En 1989, la France se trémoussait sur la lambada, s'époumonait « pour toi, Arménie », et rêvait de « sombres héros de l'amer ». Sur grand écran, Harrison Ford et Sean Connery lançaient leur dernière croisade, Robin Williams émouvait le monde en prof de lettres et Marty McFly enfourchait son hoverboard. Quant au mur de Berlin, il finissait par succomber aux assauts des coups de pioches et à l'arrivée des temps nouveaux. Wind of Change.
Cette année-là a aussi marqué le climax des grands travaux de François Mitterrand. Certes, du Grand Louvre à l'IMA, de la Villette à Bercy, ces chantiers présidentiels se sont étalés sur deux septennats. Cependant, en 89, à la veille de la fête nationale, un opéra flambant neuf se dressait sur la place où une ancienne prison fut prise un autre 14 juillet. Et l'Arche de la Défense a officiellement ouvert ses portes le 26 août, deux siècles jour pour jour après la Déclaration des droits de l'homme et du citoyen.
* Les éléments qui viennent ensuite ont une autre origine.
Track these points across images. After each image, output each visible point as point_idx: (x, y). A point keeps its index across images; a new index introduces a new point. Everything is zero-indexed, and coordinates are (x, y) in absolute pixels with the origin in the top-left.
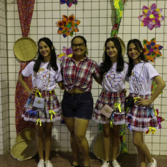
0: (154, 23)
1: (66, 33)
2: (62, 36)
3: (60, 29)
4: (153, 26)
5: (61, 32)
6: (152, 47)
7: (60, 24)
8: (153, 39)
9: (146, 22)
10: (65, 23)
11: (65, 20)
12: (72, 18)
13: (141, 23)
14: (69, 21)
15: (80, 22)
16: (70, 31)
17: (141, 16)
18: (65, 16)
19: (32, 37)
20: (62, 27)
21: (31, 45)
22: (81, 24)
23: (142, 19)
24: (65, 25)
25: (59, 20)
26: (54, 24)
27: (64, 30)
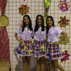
0: (65, 9)
1: (23, 13)
2: (21, 14)
3: (20, 11)
4: (65, 10)
5: (20, 13)
6: (64, 20)
7: (20, 9)
8: (65, 17)
9: (62, 8)
10: (22, 8)
11: (22, 7)
12: (26, 6)
13: (59, 9)
14: (24, 7)
15: (29, 8)
16: (25, 12)
17: (59, 5)
18: (23, 5)
19: (6, 15)
20: (21, 10)
21: (6, 19)
22: (30, 9)
23: (60, 7)
24: (22, 9)
25: (19, 7)
26: (17, 9)
27: (22, 11)
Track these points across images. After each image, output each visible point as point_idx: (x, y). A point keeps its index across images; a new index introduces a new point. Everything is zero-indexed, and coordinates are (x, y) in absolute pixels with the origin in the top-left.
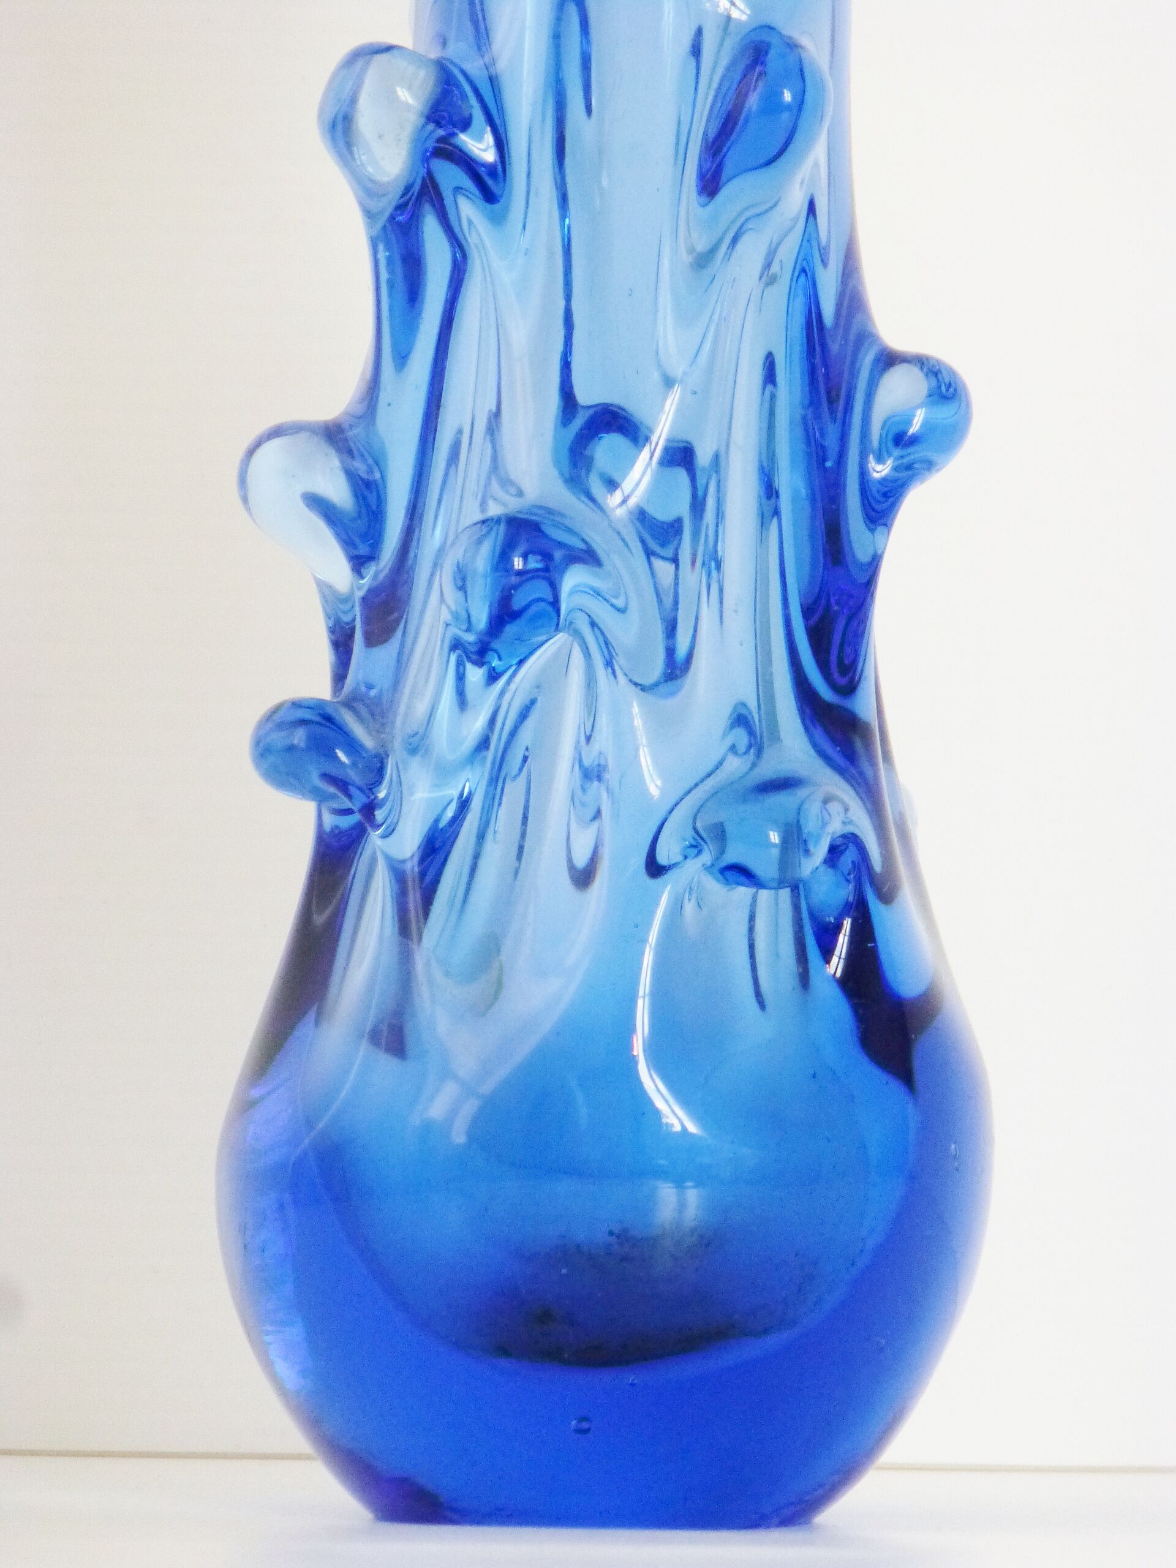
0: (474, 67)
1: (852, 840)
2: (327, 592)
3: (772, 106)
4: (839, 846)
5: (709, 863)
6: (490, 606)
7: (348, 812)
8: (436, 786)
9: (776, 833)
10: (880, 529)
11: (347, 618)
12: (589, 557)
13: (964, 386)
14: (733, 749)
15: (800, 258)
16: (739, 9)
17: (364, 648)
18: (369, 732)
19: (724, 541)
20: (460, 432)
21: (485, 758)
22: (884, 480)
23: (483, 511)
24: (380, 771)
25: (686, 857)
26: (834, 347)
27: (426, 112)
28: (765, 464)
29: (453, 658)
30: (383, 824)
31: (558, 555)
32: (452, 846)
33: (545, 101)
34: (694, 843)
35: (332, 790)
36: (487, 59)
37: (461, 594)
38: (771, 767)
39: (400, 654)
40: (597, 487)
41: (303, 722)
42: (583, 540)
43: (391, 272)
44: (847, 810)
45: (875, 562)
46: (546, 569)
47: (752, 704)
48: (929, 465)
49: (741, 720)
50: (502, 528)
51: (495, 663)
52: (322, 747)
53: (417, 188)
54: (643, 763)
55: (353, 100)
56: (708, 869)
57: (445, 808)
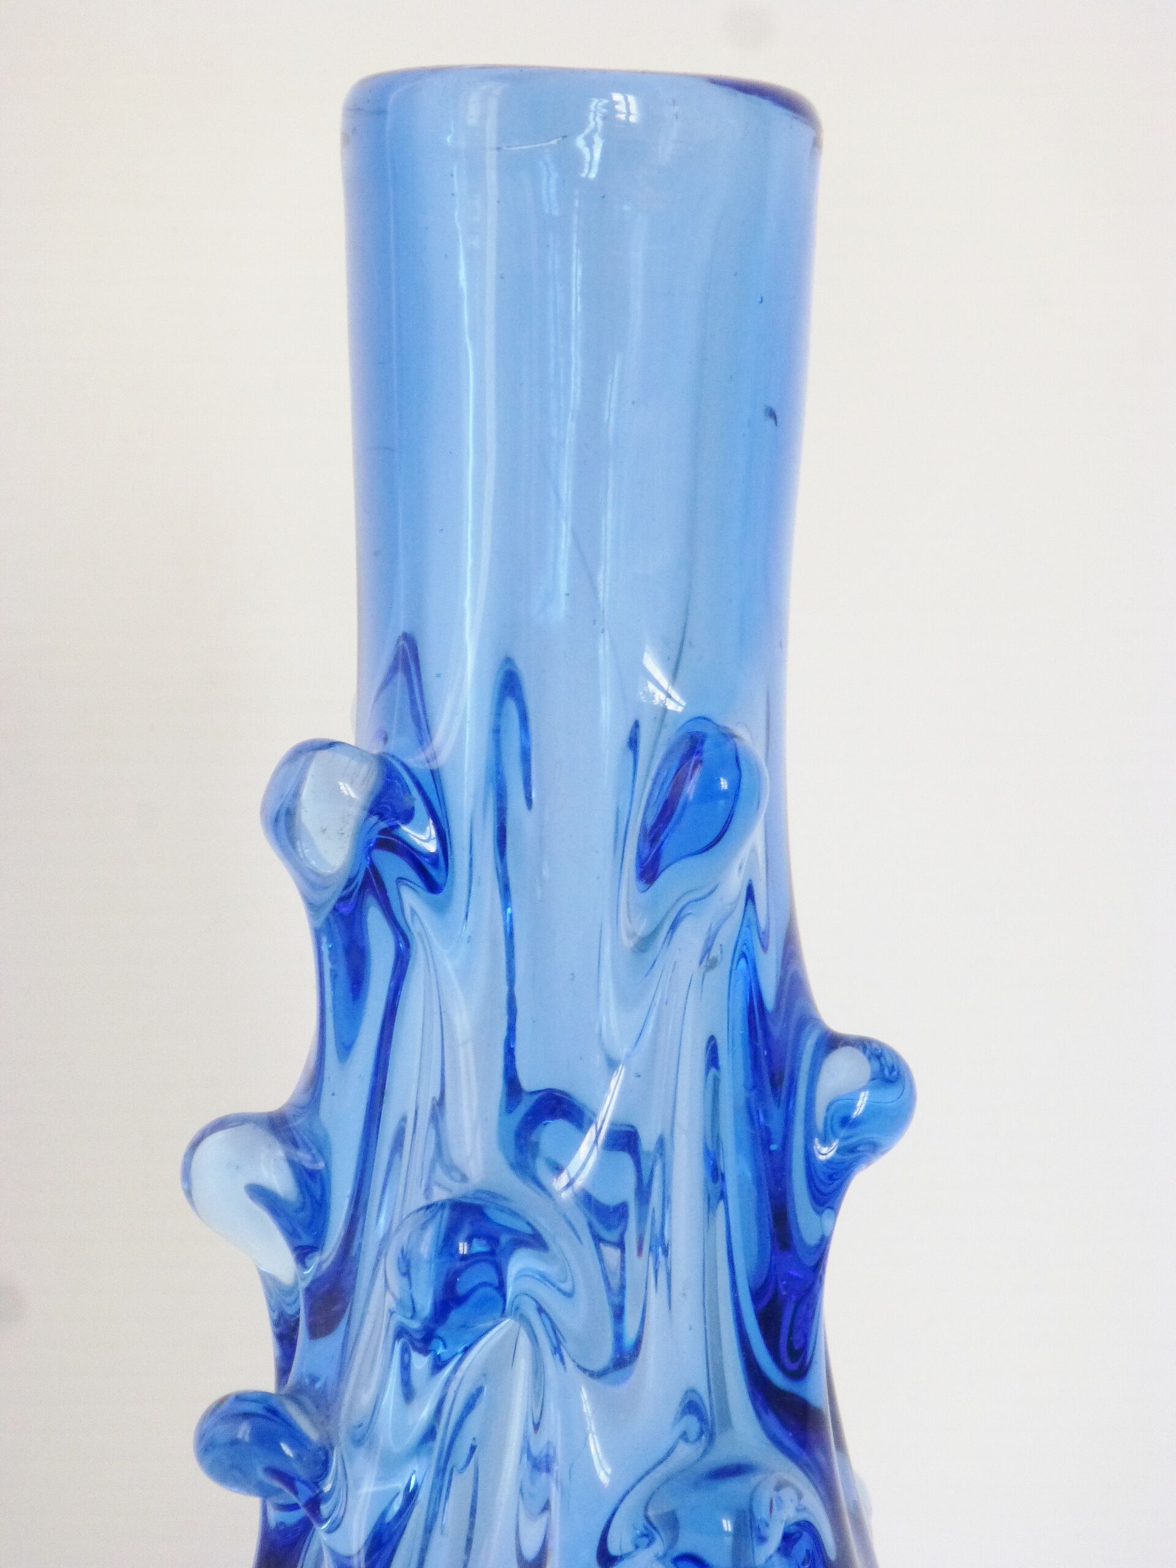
0: (416, 761)
1: (806, 1527)
2: (270, 1283)
3: (709, 791)
4: (792, 1534)
5: (661, 1554)
6: (435, 1292)
7: (294, 1507)
8: (382, 1478)
9: (729, 1522)
10: (827, 1212)
11: (290, 1311)
12: (535, 1241)
13: (907, 1068)
14: (684, 1436)
15: (740, 942)
16: (675, 701)
17: (307, 1340)
18: (314, 1424)
19: (670, 1226)
20: (404, 1119)
21: (431, 1449)
22: (830, 1162)
23: (427, 1198)
24: (325, 1464)
25: (637, 1547)
26: (776, 1030)
27: (368, 805)
28: (710, 1146)
29: (398, 1347)
30: (329, 1517)
31: (504, 1239)
32: (398, 1541)
33: (486, 792)
34: (645, 1532)
35: (277, 1484)
36: (429, 751)
37: (405, 1280)
38: (724, 1453)
39: (344, 1345)
40: (542, 1170)
41: (247, 1415)
42: (528, 1224)
43: (333, 961)
44: (800, 1496)
45: (822, 1248)
46: (492, 1253)
47: (702, 1388)
48: (875, 1148)
49: (691, 1406)
50: (446, 1213)
51: (440, 1351)
52: (266, 1440)
53: (360, 879)
54: (593, 1450)
55: (296, 794)
56: (661, 1558)
57: (391, 1503)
Une époque où de parfaits inconnus remportaient des concours d'architecture.
Cet été, le bicentenaire devient trentenaire. Pour l'occasion, « Le Moniteur » vous propose, entre photos argentiques et anecdotes oubliées, une immersion totale dans une époque révolue. Une époque où-exception faite du choix souverain de Ieoh Ming Pei pour transformer Le Louvre -les concours d'architecture permettaient à de parfaits inconnus venus de l'étranger (Johan Otto von Spreckelsen ou Carlos Ott) comme à la jeune garde française (Jean Nouvel ou Dominique Perrault) de remporter des projets emblématiques. Une époque où, semblait-il, rien n'était trop beau pour magnifier la puissance bâtisseuse de l'Etat.
Et, dans trois décennies, que célébrera-t-on ? De tels projets ne connaissent pas d'équivalents aujourd'hui. La nostalgie pourrait nous les faire regretter. Pourtant, l'énergie et la créativité demeurent, elles se sont simplement déportées ailleurs. Vers des infrastructures gigantesques comme le Grand Paris Express, vers des projets responsables, comme le village olympique. Et vers les métropoles régionales, zones blanches des grandes réalisations mitterrandiennes.